As noted above, the EU's gas capping mechanism refers to a global LNG price. The LNG price reference will be calculated by the EU Agency for the Cooperation of Energy Regulators (ACER).
In January, ACER was unable to calculate the LNG reference price because, according to publicly available information, there were insufficient qualifying transactions in order to produce a price.21 In February 2023, the EU provided the first LNG reference price underlying the European gas price cap mechanism. The announced global LNG price was 55.21/MwH,22 only slightly above the TTF price. The current reference price is just above 40/MWh.23
It is difficult to discern how the European gas price cap, if it applied, would ultimately affect the market. However, as the events of the last year have shown, the gas market is a global one, and events and pricing in the European market have significant impacts on those in Asia and vice versa. At present, TTF prices and JKM prices have declined from record highs and the gas price cap is only a regulation without use in sight. Europe has had a mild winter and gas demand and gas prices have reacted accordingly. For the winter of 2023/2024, however, if the European gas price cap were to be activated, and if Russia were to completely stop exporting gas to the EU, this could further seriously affect the complexion of European gas supply. While supplies of Russian pipeline gas have decreased from 40% to 9% in the EU, further reductions of supply during the winter season the season of high demand would likely lead to an increase in prices of gas from alternative suppliers.

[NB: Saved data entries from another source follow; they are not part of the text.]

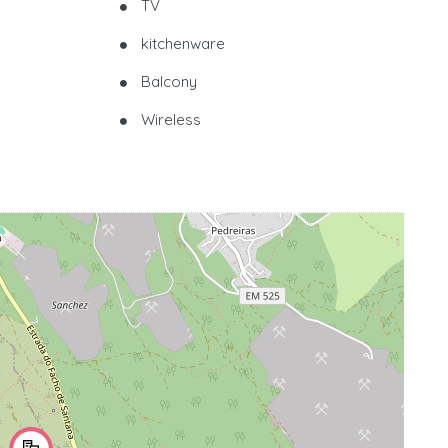
TV
kitchenware
Balcony
Wireless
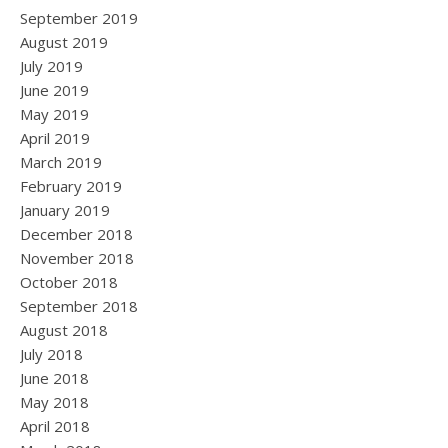
September 2019
August 2019
July 2019
June 2019
May 2019
April 2019
March 2019
February 2019
January 2019
December 2018
November 2018
October 2018
September 2018
August 2018
July 2018
June 2018
May 2018
April 2018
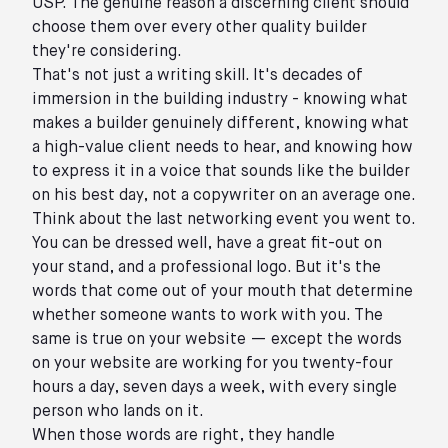
USP. The genuine reason a discerning client should
choose them over every other quality builder
they're considering.
That's not just a writing skill. It's decades of
immersion in the building industry - knowing what
makes a builder genuinely different, knowing what
a high-value client needs to hear, and knowing how
to express it in a voice that sounds like the builder
on his best day, not a copywriter on an average one.
Think about the last networking event you went to.
You can be dressed well, have a great fit-out on
your stand, and a professional logo. But it's the
words that come out of your mouth that determine
whether someone wants to work with you. The
same is true on your website — except the words
on your website are working for you twenty-four
hours a day, seven days a week, with every single
person who lands on it.
When those words are right, they handle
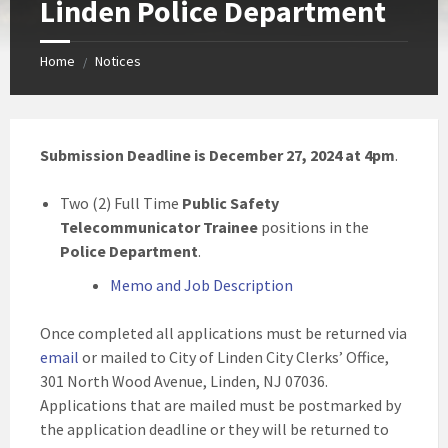
Linden Police Department
Home
Notices
/
Submission Deadline is December 27, 2024 at 4pm
.
Two (2) Full Time
Public Safety
Telecommunicator Trainee
positions in the
Police Department
.
Memo and Job Description
Once completed all applications must be returned via
email
or mailed to City of Linden City Clerks’ Office,
301 North Wood Avenue, Linden, NJ 07036.
Applications that are mailed must be postmarked by
the application deadline or they will be returned to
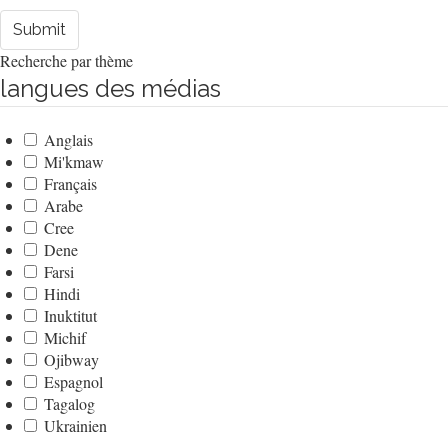
Submit
Recherche par thème
langues des médias
Anglais
Mi'kmaw
Français
Arabe
Cree
Dene
Farsi
Hindi
Inuktitut
Michif
Ojibway
Espagnol
Tagalog
Ukrainien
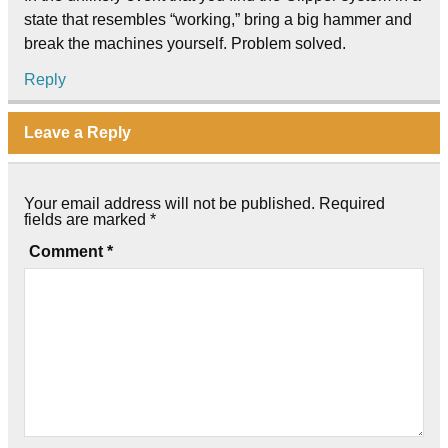
state that resembles “working,” bring a big hammer and
break the machines yourself. Problem solved.
Reply
Leave a Reply
Your email address will not be published.
Required
fields are marked
*
Comment
*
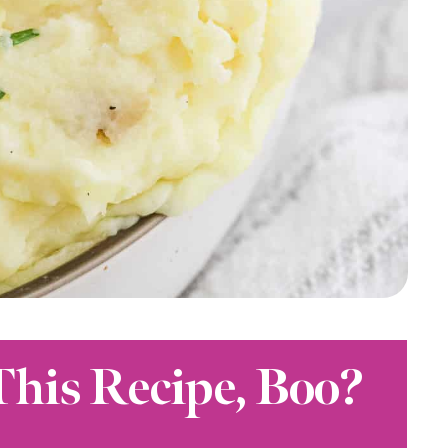
This Recipe, Boo?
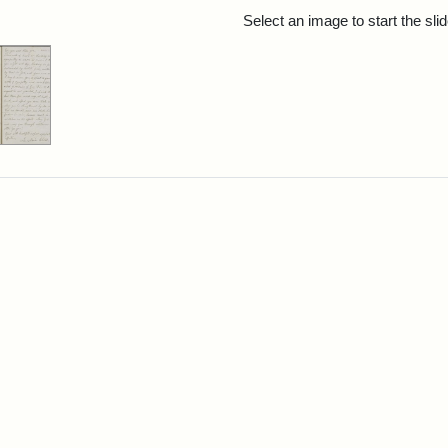
rch Results
Select an image to start the sl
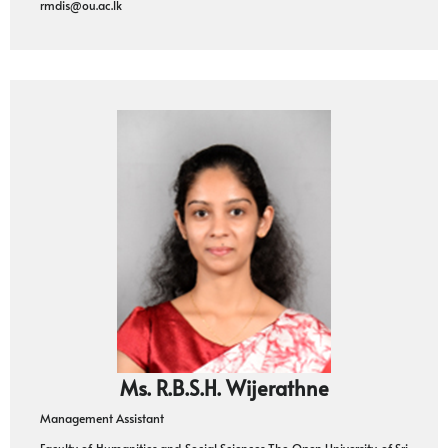
rmdis@ou.ac.lk
Ms. R.B.S.H. Wijerathne
Management Assistant
Faculty of Humanities and Social Sciences The Open University of Sri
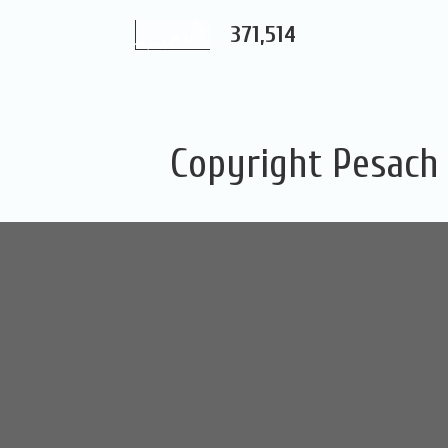
371,514
Copyright Pesach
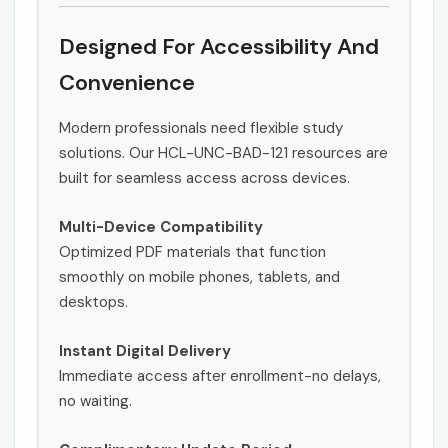
Designed For Accessibility And
Convenience
Modern professionals need flexible study
solutions. Our HCL-UNC-BAD-121 resources are
built for seamless access across devices.
Multi-Device Compatibility
Optimized PDF materials that function
smoothly on mobile phones, tablets, and
desktops.
Instant Digital Delivery
Immediate access after enrollment-no delays,
no waiting.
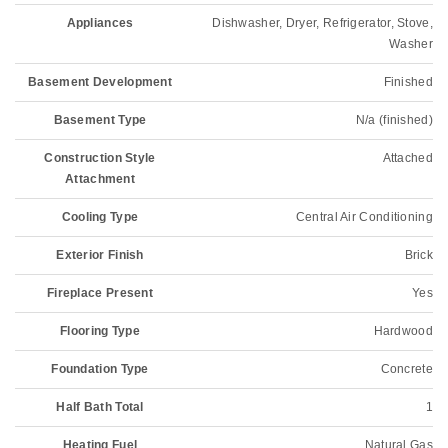
Appliances
Dishwasher, Dryer, Refrigerator, Stove,
Washer
Basement Development
Finished
Basement Type
N/a (finished)
Construction Style
Attached
Attachment
Cooling Type
Central Air Conditioning
Exterior Finish
Brick
Fireplace Present
Yes
Flooring Type
Hardwood
Foundation Type
Concrete
Half Bath Total
1
Heating Fuel
Natural Gas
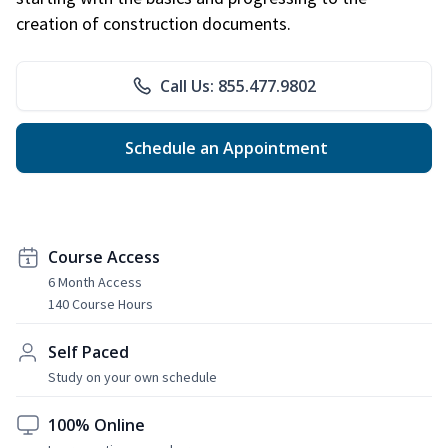
creation of construction documents.
Call Us: 855.477.9802
Schedule an Appointment
Course Access
6 Month Access
140 Course Hours
Self Paced
Study on your own schedule
100% Online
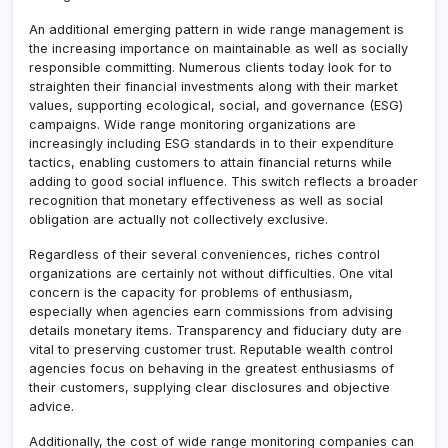
An additional emerging pattern in wide range management is
the increasing importance on maintainable as well as socially
responsible committing. Numerous clients today look for to
straighten their financial investments along with their market
values, supporting ecological, social, and governance (ESG)
campaigns. Wide range monitoring organizations are
increasingly including ESG standards in to their expenditure
tactics, enabling customers to attain financial returns while
adding to good social influence. This switch reflects a broader
recognition that monetary effectiveness as well as social
obligation are actually not collectively exclusive.
Regardless of their several conveniences, riches control
organizations are certainly not without difficulties. One vital
concern is the capacity for problems of enthusiasm,
especially when agencies earn commissions from advising
details monetary items. Transparency and fiduciary duty are
vital to preserving customer trust. Reputable wealth control
agencies focus on behaving in the greatest enthusiasms of
their customers, supplying clear disclosures and objective
advice.
Additionally, the cost of wide range monitoring companies can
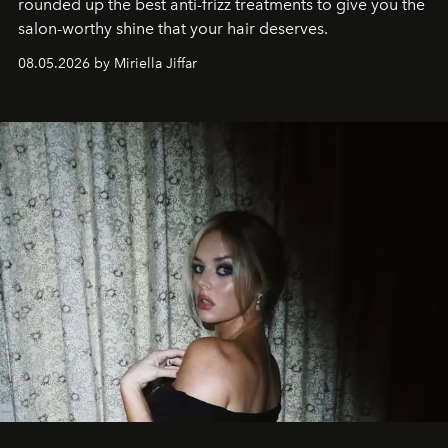
rounded up the best anti-frizz treatments to give you the
salon-worthy shine that your hair deserves.
08.05.2026 by Miriella Jiffar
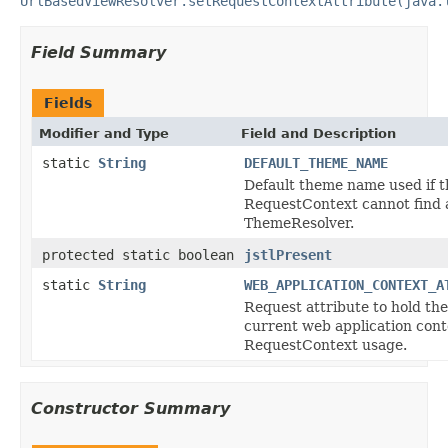
UrlBasedViewResolver.setRequestContextAttribute(java.
Field Summary
Fields
Modifier and Type
Field and Description
static
String
DEFAULT_THEME_NAME
Default theme name used if t
RequestContext cannot find 
ThemeResolver.
protected static boolean
jstlPresent
static
String
WEB_APPLICATION_CONTEXT_A
Request attribute to hold the
current web application cont
RequestContext usage.
Constructor Summary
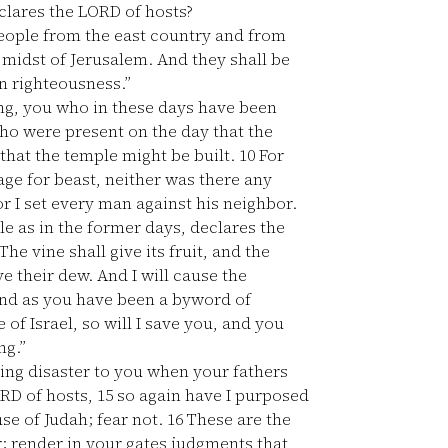
eclares the LORD of hosts?
people from the east country and from
e midst of Jerusalem. And they shall be
in righteousness.”
ng, you who in these days have been
ho were present on the day that the
 that the temple might be built.
10
For
ge for beast, neither was there any
r I set every man against his neighbor.
le as in the former days, declares the
he vine shall give its fruit, and the
e their dew. And I will cause the
d as you have been a byword of
f Israel, so will I save you, and you
ng.”
ring disaster to you when your fathers
ORD of hosts,
15
so again have I purposed
se of Judah; fear not.
16
These are the
r; render in your gates judgments that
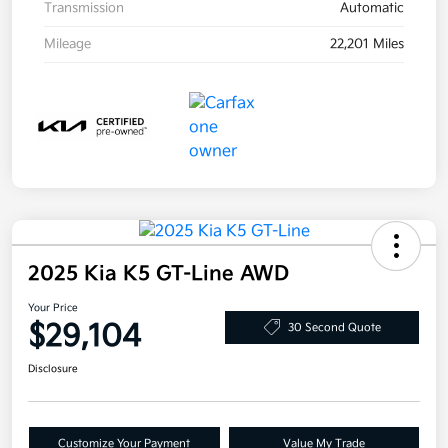
Transmission
Automatic
Mileage
22,201 Miles
2025 Kia K5 GT-Line AWD
Your Price
$29,104
30 Second Quote
Disclosure
Customize Your Payment
Value My Trade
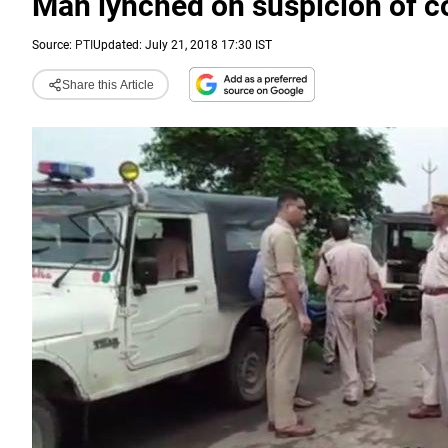
Man lynched on suspicion of c
Source:
PTI
Updated: July 21, 2018 17:30 IST
Share this Article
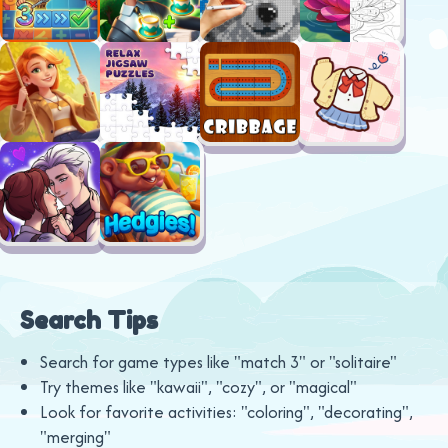
Search Tips
Search for game types like "match 3" or "solitaire"
Try themes like "kawaii", "cozy", or "magical"
Look for favorite activities: "coloring", "decorating",
"merging"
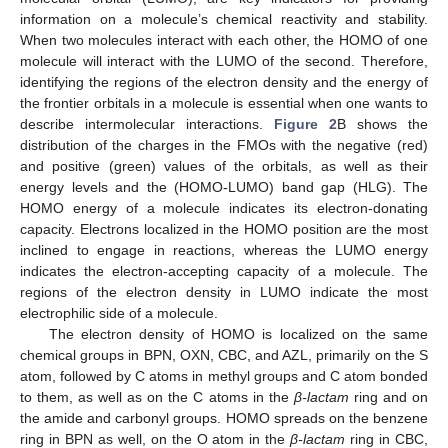
information on a molecule’s chemical reactivity and stability.
When two molecules interact with each other, the HOMO of one
molecule will interact with the LUMO of the second. Therefore,
identifying the regions of the electron density and the energy of
the frontier orbitals in a molecule is essential when one wants to
describe intermolecular interactions.
Figure 2
B shows the
distribution of the charges in the FMOs with the negative (red)
and positive (green) values of the orbitals, as well as their
energy levels and the (HOMO-LUMO) band gap (HLG). The
HOMO energy of a molecule indicates its electron-donating
capacity. Electrons localized in the HOMO position are the most
inclined to engage in reactions, whereas the LUMO energy
indicates the electron-accepting capacity of a molecule. The
regions of the electron density in LUMO indicate the most
electrophilic side of a molecule.
The electron density of HOMO is localized on the same
chemical groups in BPN, OXN, CBC, and AZL, primarily on the S
atom, followed by C atoms in methyl groups and C atom bonded
to them, as well as on the C atoms in the
β-lactam
ring and on
the amide and carbonyl groups. HOMO spreads on the benzene
ring in BPN as well, on the O atom in the
β-lactam
ring in CBC,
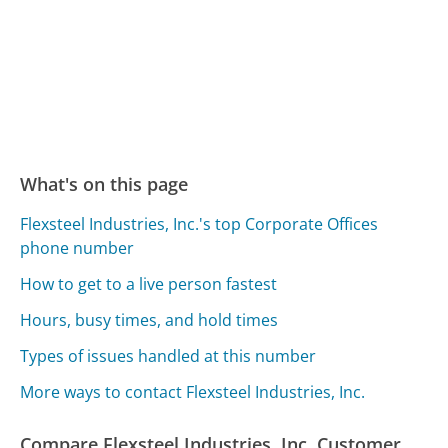
What's on this page
Flexsteel Industries, Inc.'s top Corporate Offices
phone number
How to get to a live person fastest
Hours, busy times, and hold times
Types of issues handled at this number
More ways to contact Flexsteel Industries, Inc.
Compare Flexsteel Industries, Inc. Customer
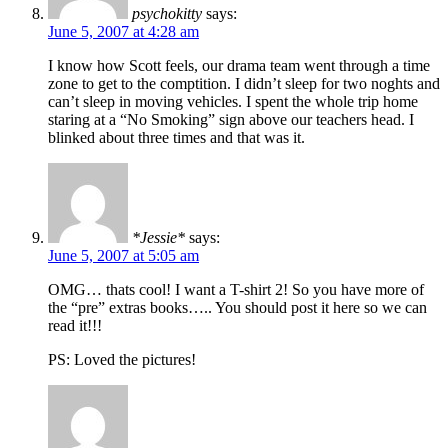
psychokitty
says:
June 5, 2007 at 4:28 am
I know how Scott feels, our drama team went through a time
zone to get to the comptition. I didn’t sleep for two noghts and
can’t sleep in moving vehicles. I spent the whole trip home
staring at a “No Smoking” sign above our teachers head. I
blinked about three times and that was it.
*Jessie*
says:
June 5, 2007 at 5:05 am
OMG… thats cool! I want a T-shirt 2! So you have more of
the “pre” extras books….. You should post it here so we can
read it!!!
PS: Loved the pictures!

It is also unclear how global LNG suppliers would react if prices for gas on European hubs were capped at a level below market prices. As these authors have previously discussed, recent events in the gas markets show LNG sellers seeking to arbitrage market conditions. At times of high hub prices, sellers were seeking to take advantage of liability limitations in their contracts in order to fail to deliver cargoes to their contractual counterparties and, instead, deliver into gasthirsty and higher-priced Europe instead. However, if prices in Europe are limited to only slightly more than a global LNG price marker, then Europe would cease to become such an attractive destination for rerouted LNG. Moreover, one of the reasons so much LNG was able to be rerouted to Europe was because of lower Chinese demand following the reestablishment of national lockdowns. This situation is obviously subject to change, and China has recently emerged from the 2022 restrictions with market activity ramping up again.